A very tasty spring treat. One of the easiest to identify of all mushrooms by its sponge-like and hollow head. They were boiled and also dried for excellent keeping qualities.

Morel Mushroom

The morel mushroom split in half to show it's hollow identification characteristic

Wild Onion

The wild onion is distinguished by tubular leaves and a characteristic onion odor from the bulb. The umbel or flowering head is at the top of the plant. Was used raw or in stews. Crushed bulb was used for insect bites.

Wild Onion Bulb

The bulb of the wild onion with the mesh-like skin covering. CAUTION! Do not eat if it lacks the characteristic onion odor as could be poisonous Death Camas

Purple Prairie Clover

The leaves were used to make an excellent hot tea and the stems were used as brooms by the Native Americans.
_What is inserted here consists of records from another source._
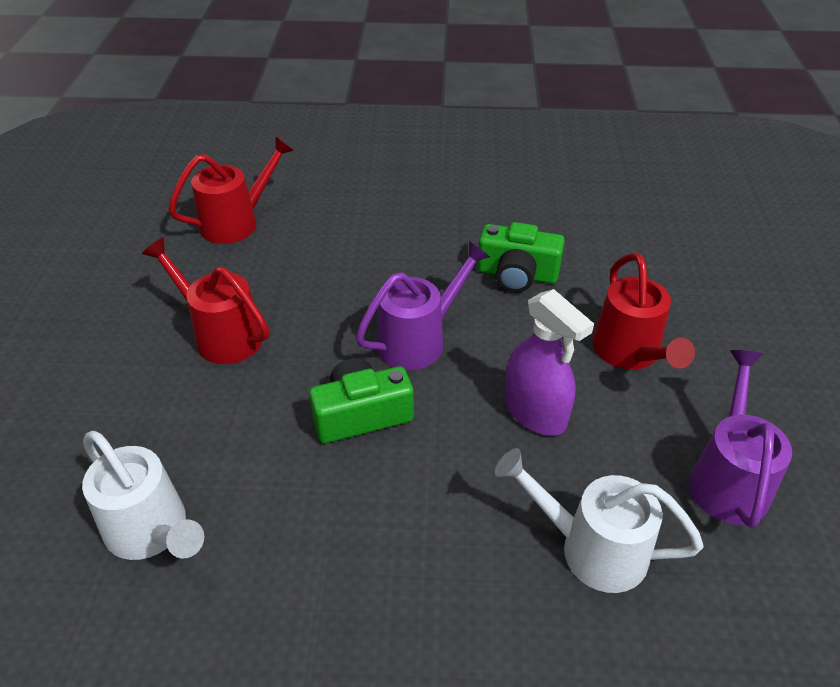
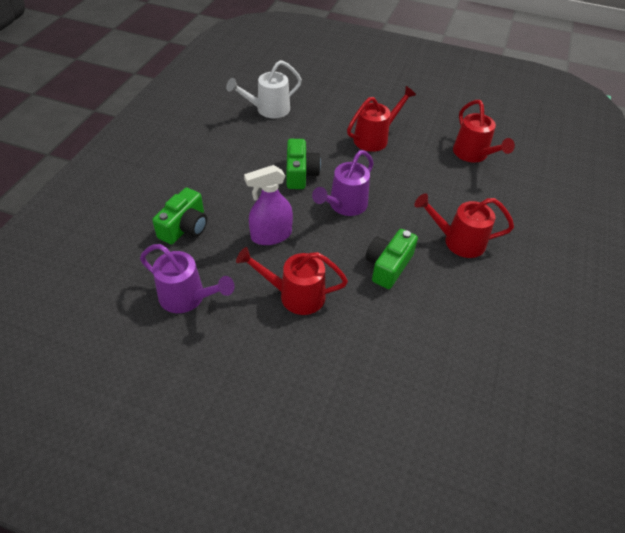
camera: 105 degrees right, 5 degrees up
purple watering can [356,241,490,370] -> purple watering can turned 60 degrees clockwise [312,150,374,216]
white watering can [495,448,704,593] -> green camera [152,188,207,245]
none -> red watering can [414,193,514,258]

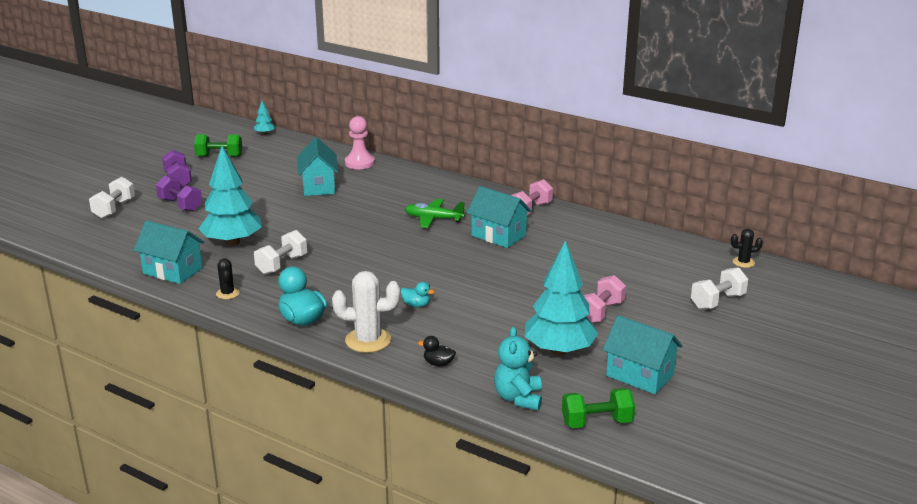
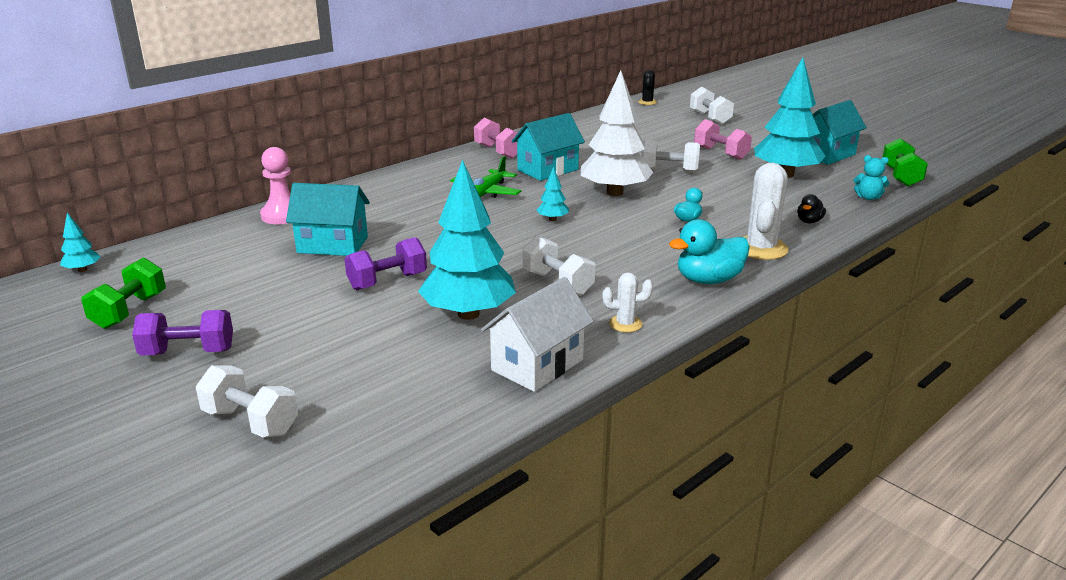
camera: 75 degrees left, 0 degrees up
turquoise house [134,220,205,284] -> white house [481,277,594,392]
purple dumbbell [156,175,202,212] -> purple dumbbell moved to [345,237,427,290]
black cactus [216,258,239,299] -> white cactus [602,272,653,332]
turquoise teddy bear [494,327,542,410] -> turquoise teddy bear [853,155,889,200], size x0.64
none -> turquoise tree [536,167,569,221]
none -> white tree [581,70,653,196]
none -> white dumbbell [641,140,700,173]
Prickly Pear Cactus with fruit

The pads are edible after burning and peeling the skin and spines. The fruit which ripen in the fall, although seedy, are very sweet, and taste something like a cross between a Kiwi and a Watermelon. The juice was also used as a type of varnish over the paintings on parfleche bags.

Puccoon Plant

The root of this plant produces one of the best red dyes in the Plains region.

Puccoon Plant Root

The root, flower head, and an arrow crested with the dye of the Puccoon.

Water Hemlock

CAUTION! One of the most deadly plants in North America. A member of the parsley family which includes the Wild Carrot, Dill, and Wild Parsnip. People have died mistaking Water Hemlock and Poison Hemlock for Wild Dill or Parsnip. Best to stay away from this family entirely!

Water Hemlock Leaves

Very similar to its close relative the Water Parsnip.CAUTION! extremely poisonous!

Water Hemlock Leaves

The only member of the Parsley family in which the side veins radiate to the inside notch of the sawtooth edge on the leaf. "Vein to the cut, will really hurt your gut".

Wild Parsnip and Poison Parsnip Roots

Found these growing side by side. One will kill you and one is edible. Want to guess which is which? The plants look very similar as do the roots. Don't bet your life on a guess! NEVER utilize wild plants for food unless you are with an experienced forager with years of experience.

Prickly Poppy

The Lakota called this plant, "thistle used to dye arrows yellow".

Prickly Poppy juice

The yellow juice from the cut stem of the Prickly Poppy

Yarrow

Has a high tannin content which helps constrict blood vessels in the control of bleeding. The powdered leaves and flowers were snuffed to help control nosebleeds. Was used during the Civil War where it was called Soldier's Woundwort.

Lakota Arrow dyed yellow

A replica Lakota arrow dyed yellow with the juice of the Prickly Poppy

Parfleche Bag

A replica Lakota parfleche bag made from elk rawhide, painted with natural pigments using a wooden stick. Bag sized with juice from prickly pear cactus.